Caso seja acatado, torna obrigatório o comparecimento do empresário, dono do Grupo Flamboyant, na comissão

Lourival Louza não compareceu para depor à CEI | Foto: Reprodução / A Redação

Lourival Louza não compareceu para depor à CEI | Foto: Reprodução / A Redação

Foi protocolado no Fórum Criminal de Goiânia, no Setor Jardim Goiás, na tarde da última sexta-feira (12/9), um requerimento do presidente da Câmara Municipal de Goiânia, Anselmo Pereira (PSDB), para que  o empresário Lourival Louza Júnior preste depoimento perante a Comissão Especial de Inquérito (CEI) das Pastinhas. A CEI investiga supostas irregularidades na emissão de alvarás de construção durante a gestão do ex-prefeito Iris Rezende (PMDB), entre 2007 e 2010.

O documento foi protocolado pelo procurador jurídico legislativo Hebert de Vasconcelos Barros e caso seja acatado torna obrigatório o comparecimento do empresário, dono do Grupo Flamboyant, na comissão. Lourival Louza já se negou a ir à Câmara Municipal de Vereadores três vezes e o nome dele é citado em um dos processos investigados pela CEI.

No último mês, o presidente da comissão, Elias Vaz, assinalou que não descarta a possibilidade de pedir à Justiça a quebra de sigilo bancário e telefônico de pessoas investigadas, especialmente as que tem relação com empreendimento da região do Parque Flamboyant.

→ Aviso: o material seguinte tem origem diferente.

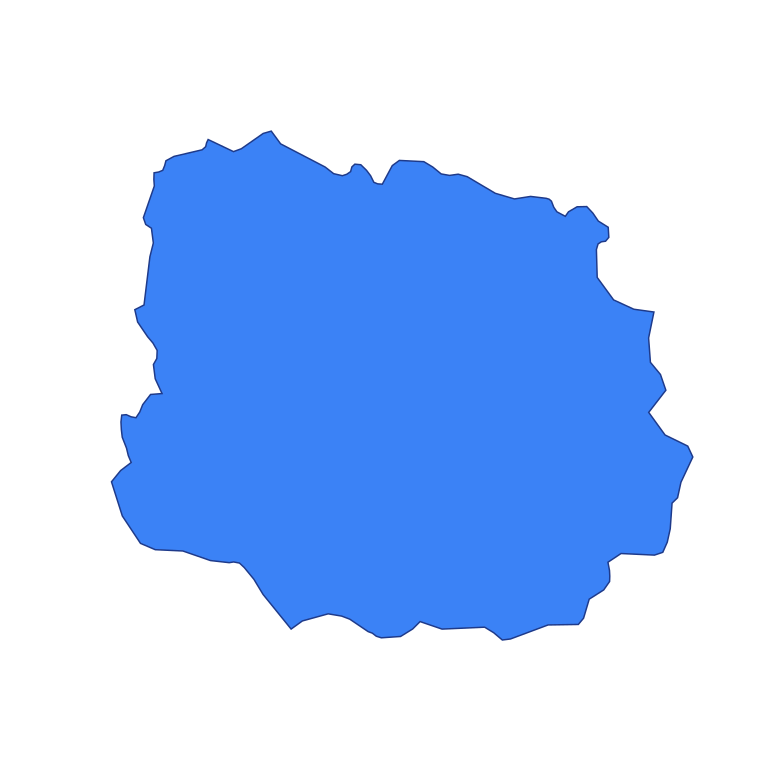 outline of Kuyavian-Pomeranian, rotated 168°
{"feature_id": "POL-3145", "entity_name": "Kuyavian-Pomeranian", "entity_type": "Voivodeship", "adm_level": 1, "iso_a3": "POL", "parent_name": "Poland", "parent_adm1": "", "projection": "mercator", "projection_center": [18.543, 52.987], "detail": "fine", "context": "isolated", "style": "filled", "palette": "blue", "viewbox_px": 768, "rotation_deg": 168, "n_neighbors": 0, "source": "natural_earth", "source_scale": "10m", "svg_char_len": 1921}
<svg xmlns="http://www.w3.org/2000/svg" viewBox="0 0 768 768"><g transform="rotate(168 384 384)"><path d="M670.9,345.0L659.6,354.1L647.6,359.8L649.0,367.1L649.2,374.8L651.1,386.3L650.4,393.9L649.2,401.5L647.0,408.1L642.5,407.6L638.2,404.5L633.6,402.6L628.7,407.4L624.3,414.0L614.5,422.3L603.1,420.8L606.7,436.7L605.5,451.0L600.9,456.2L598.9,464.0L601.5,472.1L605.4,479.4L612.1,495.8L612.3,508.5L602.3,511.2L586.5,557.2L580.3,569.9L579.1,584.7L583.9,589.6L584.8,596.7L567.5,625.4L566.6,631.8L565.0,638.4L560.4,638.2L556.0,639.0L553.1,643.3L550.9,647.7L542.1,650.3L513.2,650.9L509.1,653.2L507.4,656.8L505.2,659.7L482.9,642.6L474.6,643.8L450.1,654.2L441.7,654.8L435.2,640.4L396.5,608.5L389.5,600.2L381.4,596.4L376.8,596.9L372.5,598.7L370.3,603.0L366.8,605.1L361.1,603.3L356.7,596.7L353.8,590.5L352.0,583.4L348.6,581.1L344.1,579.8L330.5,595.9L322.5,599.5L298.8,593.2L291.2,586.1L284.4,577.6L276.5,574.4L267.8,573.8L259.5,569.5L235.5,547.4L217.9,537.9L201.6,537.0L186.7,531.9L184.0,530.4L182.2,528.0L181.2,521.6L179.1,516.5L171.8,510.3L167.7,514.1L158.3,517.2L148.8,515.4L144.2,507.8L140.5,498.8L132.1,490.7L133.6,480.7L137.6,477.6L141.8,477.9L145.5,476.5L148.3,471.3L153.3,443.9L141.9,418.5L124.1,405.2L105.0,398.3L115.6,374.0L118.9,349.8L111.6,335.8L109.6,319.3L131.0,301.2L119.7,275.7L99.8,260.1L97.1,248.4L114.0,226.1L120.5,211.7L127.0,207.6L134.1,182.9L139.8,170.4L146.3,161.4L155.0,160.4L187.4,168.9L202.0,163.1L202.2,154.7L203.1,149.1L204.4,143.9L211.9,136.9L228.0,130.9L237.5,113.4L243.9,108.4L273.6,114.2L313.3,108.3L321.5,109.0L328.4,117.9L336.1,125.2L378.2,132.2L398.1,144.1L406.9,138.4L420.3,133.6L439.4,136.3L444.0,138.9L447.2,142.7L451.0,145.1L466.4,161.1L473.7,165.8L486.4,170.8L513.1,169.2L525.8,163.6L546.0,203.2L551.9,220.1L558.9,233.6L562.6,238.9L568.1,241.2L572.5,241.4L590.5,247.4L615.5,262.5L642.2,269.5L655.3,278.7L667.4,309.3L670.9,345.0Z" fill="#3b82f6" stroke="#1e3a8a" stroke-width="1.5"/></g></svg>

As investigações tiveram início com a construção do EuroPark — empreendimento da EuroAmérica a ser edificado no Park Lozandes. Além de Lourival, as primeiras pessoas citadas na CEI foram Oswaldo Peixoto Filho (Prumus), Dener Alvares Justino (Opus), Leonardo Aires de Souza (não identificado), Wagner Antônio Carneiro (Teccril), Paulo Silas Ferreira (J. Virgílio Imóveis), Luiz Antônio Ludovico (procurador da construtora Tenda), Rezio de Castro Ferreira (Vênus) e Malkon Merzian (Merzian).